First, a sliding time window is used to consider the time dependency between samples by adding information from time adjacent samples and constraining the continuity of modules in time dimension. The use of this time window is based on the fact that the information from previous and latter samples could help make decision for a current sample. The window size W = 2L + 1 defines how much information from adjacent points you want to include into the analysis of a local time sample. The amount should be directly dependent on the sample interval and the changing speed of cell state. Presumably, if sample intervals are long and cell state changes fast, which result in less correlated samples, a smaller window should be used and vice versa. As a result of this sliding window, time-dependent modules that are only co-expressed for a short period of time can be uncovered.
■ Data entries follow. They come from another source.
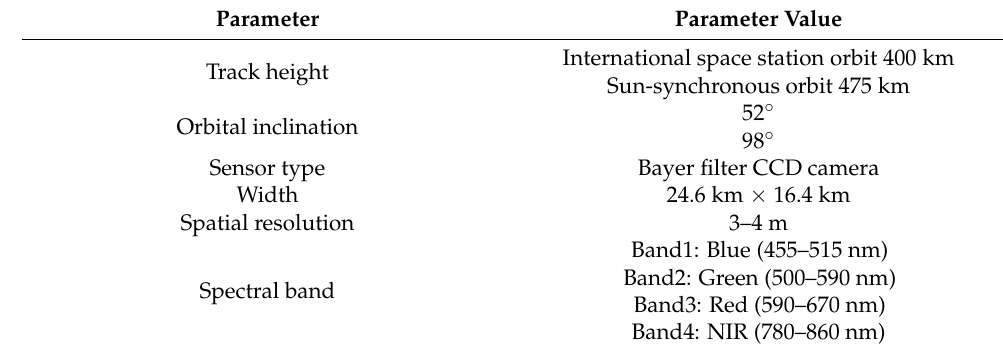
Table 1. Key parameters of the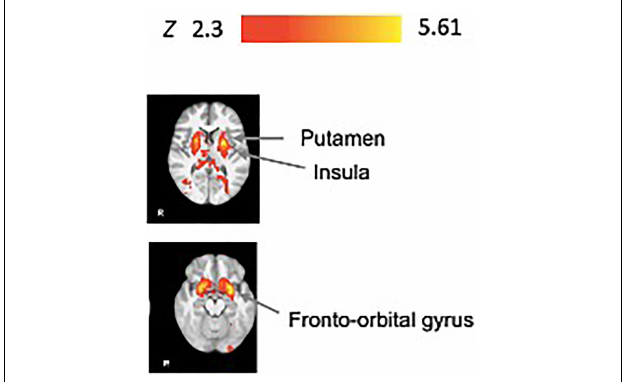
FIGURE 4 | Performance-specific task fMRI activity. Brain activity associated with performance improvements during practice ( N = 34). We show significant associations in the putamen, fronto-orbital gyrus, amygdala, insula, and uncinate fasciculus. All results have been corrected for multiple comparisons ( p <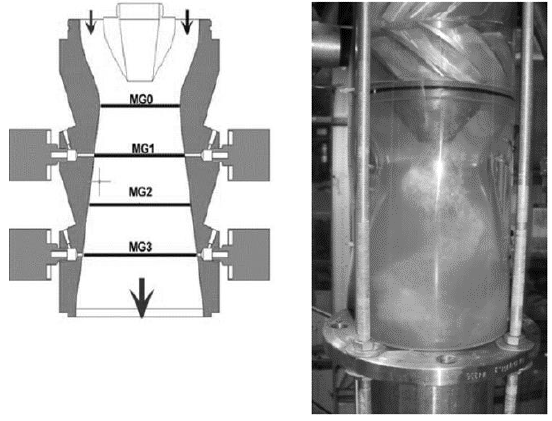
Fig. 5. Locations of pressure probes (left) and visualization of the vortex rope (right) [5]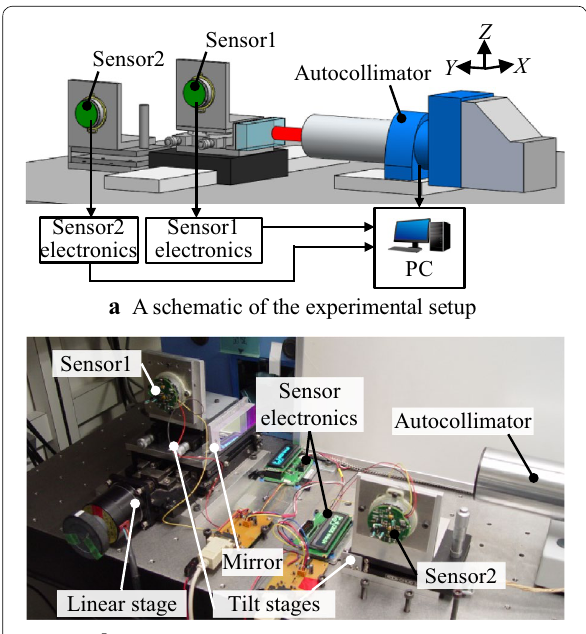
Figure 10 A setup for stage roll error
However, it does not exclude ECTDISA's ability to also retrieve modules of long-time span; many such modules can be observed in Figure 5.

Second, enrichment analysis is used as a guidance of module search, which helps to identify modules that are most likely to be biologically meaningful by choosing the optimal parameters for the algorithm. Embedded modules might not be identified accurately due to ad hoc choice parameters (τT, τG). ECF essentially serves as a result filter by removing thousands of modules that are not considered significant according to prior knowledge, keeping only a considerably small number of significant ones. The idea of obtaining an enrichment result has been a focus of recent computational biology research. Compared with the wide-used GSEA, this work represents an effort to extend such concept to clustering analysis. An interesting result that we want to emphasize is that, the ECTDISA is not sensitive to the selection of previous knowledge; even when the genes are not all annotated, and the annotated modules are not highly consistent with embedded modules, such annotation can still help. Moreover, as suggested by Figure 8, ECTDISA can further divide the co-expressed modules into functional sub-groups.

Third, when annotation database is not highly consistent with real modules, wrong decision could be made in ECF and thus it will be of crucial importance to provide only accurate result to ECF. We showed that time dependency can also help reduce the impact of inconsistency (Figs 5 and 6) and this is also the case when real data was analyzed. These experiments suggest that ECTDISA is a useful tool for uncovering gene functions.

4.1 Limitations

First, an optimal window size is still open questions. For the specific dataset used here, we reasonably assume that the dependency between each pair of adjacent samples is the same even though the samples are unevenly placed. The case of unequally sampling rate is apparently a very complicated issue deserving more investigation. We provide more discussion on the issue and proposed a possible solution in the Supplementary Material. Second, a potentially better approach to define the enrichment score is to consider only the top several enriched gene categories. Third, the efficiency of the search of optimal parameters can be further improved by employing sophisticated numerical optimization algorithms. They will be the focus of our future work.

Funding: NSF (grant CCF-0546345 to Y.H.); National Institutes of Health (grants CA096512 and CA124332 to S.-J.G.).

Conflict of Interest: none declared.